Aku dibesarkan disebuah kampung nan asri.
Masa kecilku senang berkelana menjelajahi semak-semak. Kadang ku bermain dengan kumbang yang telah kuikat kakinya dengan tali dan kusuruh memanjat pohon-pohon yang menjulang.
Bermain lumpur adalah kegemaranku ketika berada disawah. Berkejar-kejaran ditengah lumpur sawah yang mau ditanami pun menjadi kebahagiaanku. Bahkan makan dipinggiran sawah dibawah rumpun bambu yang berderik seolah-olah bernyanyi ditiup anginpun tak akan kulupakan.
Sungai adalah kolam renang favoritku dan alam mengajariku pandai berenang. Pernah suatu ketika musim kemarau panjang, warga berbondong-bondong pergi ke sungai untuk mandi dan mencuci. Ketika itu aku belum bisa berenang, hanya duduk dipinggiran sungai sembari kubelajar bagaimana cara mengapung diatas air.

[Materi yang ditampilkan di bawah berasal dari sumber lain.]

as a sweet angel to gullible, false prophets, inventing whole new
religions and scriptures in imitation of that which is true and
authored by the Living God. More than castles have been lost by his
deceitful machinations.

Keinginanku untuk biaa berenang tinggi, tapi aku tak mau minta diajari karena semua sibuk dengan permaianannya masing-masing. Pada akhirnya aku mendapat ilmu mengapung diatas air.
Akupun melihat orang-orang yang melintasi sungai dengan jalan kaki. Kuperhatikan seberapa dalamnya air tersebut. Dan aku menemukan tempat untuk mempraktekan ilmu mengapung yang baru saja kudapat.
Disebuah belokan  sungai, aku berjalan keseberang dan mengapungkan tubuhku mengikuti arus hingga sampai diseberang. Begitu seterusnya ssmpai akhirnya kumulai berani ketempat yang lebih dalam dan aku bisa.

Ketika malam sehabis magrib ibuku mengajariku mengaji yang bertemankan nyamuk dengan sorot lampu minyak dengan semprong yang membuat hitam bulu hidungku. Tapi disitulah nikmatnya dan disitulah aku diajari membaca Al-Quran. Bahkan prestasiku disekolah bisa kuraih bertemankan malam dengan lampu itu hingga kelas 4 SD.

Pernah ketika aku akan masuk sekolah, kakakku pulang dari rantau. Jujur waktu itu aku tidak tahu aku mempunyai saudara berapa. Yang kutahu waktu itu aku keseharian bersama dengan 4 saudaraku yang ternyata aku mempunyai saudara 8 orang dan aku yang kesembilan.
Kakakku yang pulang dari rantau itu berkata, “i, tau habibi ga?” Lah boro-boro habibi, yang ngomong aja aku ga tau…hehe… ya mungkin waktu itu aku hanya hidup untuk bermain, bermain dan bermain.
Tapi omongan itu aku takkan lupa, mungkin itulah awal memoriku mulai agresif dengan sikap penasaran walau aku cuek dan sedikit membangkang tapi tetap sopan.
Hingga saat ini, aku ngefans bangat sama pak habibi. Karena waktu itu disebutkan kalau pak habibi itu kecil seperti halnya aku yang kecil juga, tapi mempunyai intelijen dan kecerdasan luar biasa.